Lonely Planet Caribbean Islands
[Short of time? Read the Haiku review instead]
Oh Lonely Planet – what have you become? I used to scoff at guidebooks when I first started travelling. My first trip, in 1991, was supposed to be just myself and a good buddy, a couple of young chaps raising hell across Europe. But, he decided to bring along his new American girlfriend from university, and she invited her sister, and her sister invited her best friend, and suddenly the two of us were overrun with dictatorial San Diegans with plans, itineraries, lists and timetables. I hadn’t even thought further than Amsterdam – our first stop - but one of them had a Let’s Go Europe guidebook which she wielded like the Necronomicon. I never looked at it but I was happy to follow them wherever they wanted to go, figuring that surely everywhere in Europe was interesting so I couldn’t lose. I could, and did, but that’s another story. My 2nd trip, up the east coast of Australia (solo this time – I’m a quick learner) was reliant on tourist information and hearsay but I did travel for a while with someone who had a Lonely planet book – the first one I ever saw. Again, I barely glanced at it. It was only on my next adventure – India – that I was welcomed into the guidebook fold. My mother heavily suggested some help and, more importantly, paid for it. After my first late-night train arrival in a dusty country town with no electricity or English-language signage, I was hooked. Over my next few continents I tried and tested various publications and eventually settled on Lonely Planet as my guide of choice. It was their Shoestring series that I really used – weighty, continent-wide tomes that would detail every possible tactic for saving and scrimping. From “You can walk to here,” and “Don’t believe the young chancers hanging around the entrance – you don’t need a guide,” to the ubiquitous “Cheapest rooms in town”, I hung on their every word and followed their every recommendation through Central America, South America, Europe, Africa etc. Thanks to the so-called Lonely-Planet Effect I knew exactly where to find some like-minded travellers when I needed company. I even shopped specifically for trousers that had a cargo pocket large enough for my trusty companion. We were together for life.
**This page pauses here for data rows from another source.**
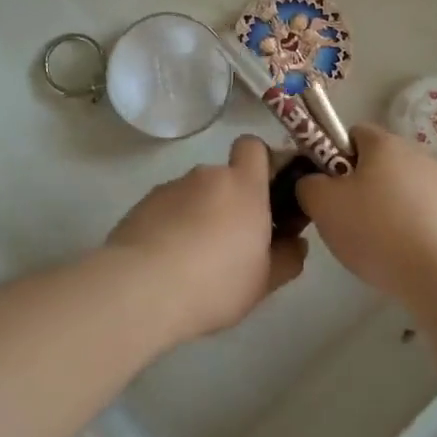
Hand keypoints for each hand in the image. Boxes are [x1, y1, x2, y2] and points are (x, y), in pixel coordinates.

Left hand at [107, 135, 306, 338]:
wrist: (142, 290)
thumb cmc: (216, 282)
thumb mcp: (264, 281)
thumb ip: (287, 257)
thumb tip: (295, 242)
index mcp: (243, 185)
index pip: (254, 146)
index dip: (262, 163)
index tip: (266, 195)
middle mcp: (206, 176)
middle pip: (224, 177)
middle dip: (231, 202)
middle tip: (233, 243)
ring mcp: (170, 188)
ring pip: (195, 195)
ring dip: (200, 215)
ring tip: (194, 260)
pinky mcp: (141, 204)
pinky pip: (168, 209)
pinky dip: (172, 226)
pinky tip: (168, 262)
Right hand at [295, 125, 436, 303]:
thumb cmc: (377, 231)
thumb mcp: (322, 204)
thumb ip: (308, 184)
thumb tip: (315, 182)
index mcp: (386, 143)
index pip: (352, 133)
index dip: (332, 156)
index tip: (326, 188)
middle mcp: (418, 154)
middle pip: (377, 162)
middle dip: (357, 186)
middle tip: (343, 218)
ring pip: (398, 190)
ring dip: (382, 209)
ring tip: (372, 244)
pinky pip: (419, 214)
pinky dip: (405, 229)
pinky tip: (398, 256)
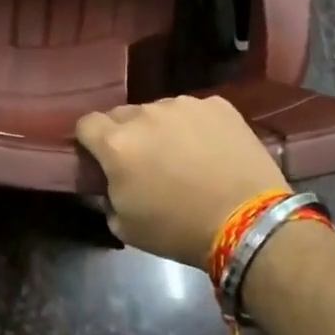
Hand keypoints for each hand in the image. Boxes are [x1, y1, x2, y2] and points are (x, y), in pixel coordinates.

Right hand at [76, 95, 288, 267]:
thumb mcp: (126, 226)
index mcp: (116, 143)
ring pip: (159, 110)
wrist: (248, 224)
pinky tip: (210, 150)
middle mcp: (145, 114)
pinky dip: (195, 126)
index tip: (100, 158)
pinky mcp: (217, 105)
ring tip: (183, 156)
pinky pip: (194, 111)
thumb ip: (108, 196)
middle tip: (144, 162)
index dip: (90, 141)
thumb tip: (112, 184)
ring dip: (161, 128)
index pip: (86, 124)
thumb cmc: (179, 230)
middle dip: (125, 134)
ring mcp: (183, 105)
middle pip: (122, 114)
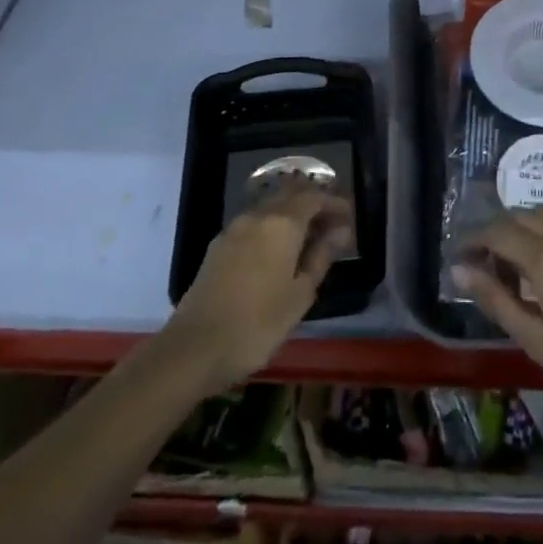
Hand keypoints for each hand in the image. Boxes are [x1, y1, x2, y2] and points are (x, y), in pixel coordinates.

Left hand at [165, 184, 354, 394]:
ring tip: (308, 240)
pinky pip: (254, 223)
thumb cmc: (257, 324)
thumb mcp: (300, 294)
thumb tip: (340, 230)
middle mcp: (257, 215)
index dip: (334, 203)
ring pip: (270, 208)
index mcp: (282, 223)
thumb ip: (321, 256)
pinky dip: (272, 227)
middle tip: (332, 226)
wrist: (193, 348)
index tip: (349, 218)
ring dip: (292, 215)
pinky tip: (278, 251)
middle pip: (290, 195)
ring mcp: (234, 228)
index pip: (314, 197)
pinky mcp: (218, 245)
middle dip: (313, 204)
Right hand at [453, 208, 542, 438]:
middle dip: (495, 233)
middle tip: (483, 264)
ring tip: (514, 262)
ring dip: (522, 228)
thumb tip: (460, 271)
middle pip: (519, 216)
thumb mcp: (540, 342)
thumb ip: (498, 301)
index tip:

Then LP revamped their format, moving all the useful stuff from the front pages to a Survival Guide in the back. I wasn’t happy (I fear change) but I rolled with it. In 2011 though, they changed again, catastrophically. This time there was no getting away from it – they were blatantly pandering to flash-packers and, worse, tourists! Of course, they’d always had their money-making volumes: ‘Discovery spinoffs, city guides and coffee-table books, but the traditional destination guides had still been aimed at us – their hardcore base, the backpacking masses who discovered places for them to write about. No more. These new editions sported colour, fold-out maps and dozens of pointless sections detailing every conceivable itinerary for people with little time and less imagination: Regions at a Glance, Top Experiences, Month by Month etc. Why not just hand out pre-drawn routes on a map and have done with it? You’d think being in an industry with a built-in obsolescence would be enough, but no - they were digging up their own roots. Lonely Planet - the guidebook that ate itself. And so to the Caribbean Islands book, which I used on my most recent trip. (As well as this volume I did, for the first time, download some chapters to read on my father’s Kindle but that was an absolute disaster. It was impossible trying to browse them or quickly find information – never again.) Anyway, this was my first test of their new format and I was mightily disappointed: this is no shoestring guide. Granted, the region isn’t known as a budget destination but there are affordable places, yet almost no budget options are recorded between Trinidad and Haiti. For instance, St Lucia’s airport is only a couple of kilometres from the capital, Castries, yet walking is not mentioned as an option. Only two hotels are listed in the city, the most economic of which is $50, yet as we walked we discovered, not 100m from the end of the runway, a hotel that was cheaper than any priced on the entire island. Massive fail!
Now this is my question: was the guide useless because Lp has turned into a digital nanny for weekend city-escapees and gappers financed by their parents to experience a little life before being trapped forever in soulless careers, or was this particular title deliberately not aimed at backpackers? And if not, why not? We get everywhere, you know! Hey, Tony, don’t forget about us! This is when we need you the most. Why hast thou forsaken meeeeee! Okay, just in case it is the latter I’ll give you one more chance. Damn it, you're still probably the best. One more! You’d better pull your finger out, Loners, or I’m gonna have to Rough it.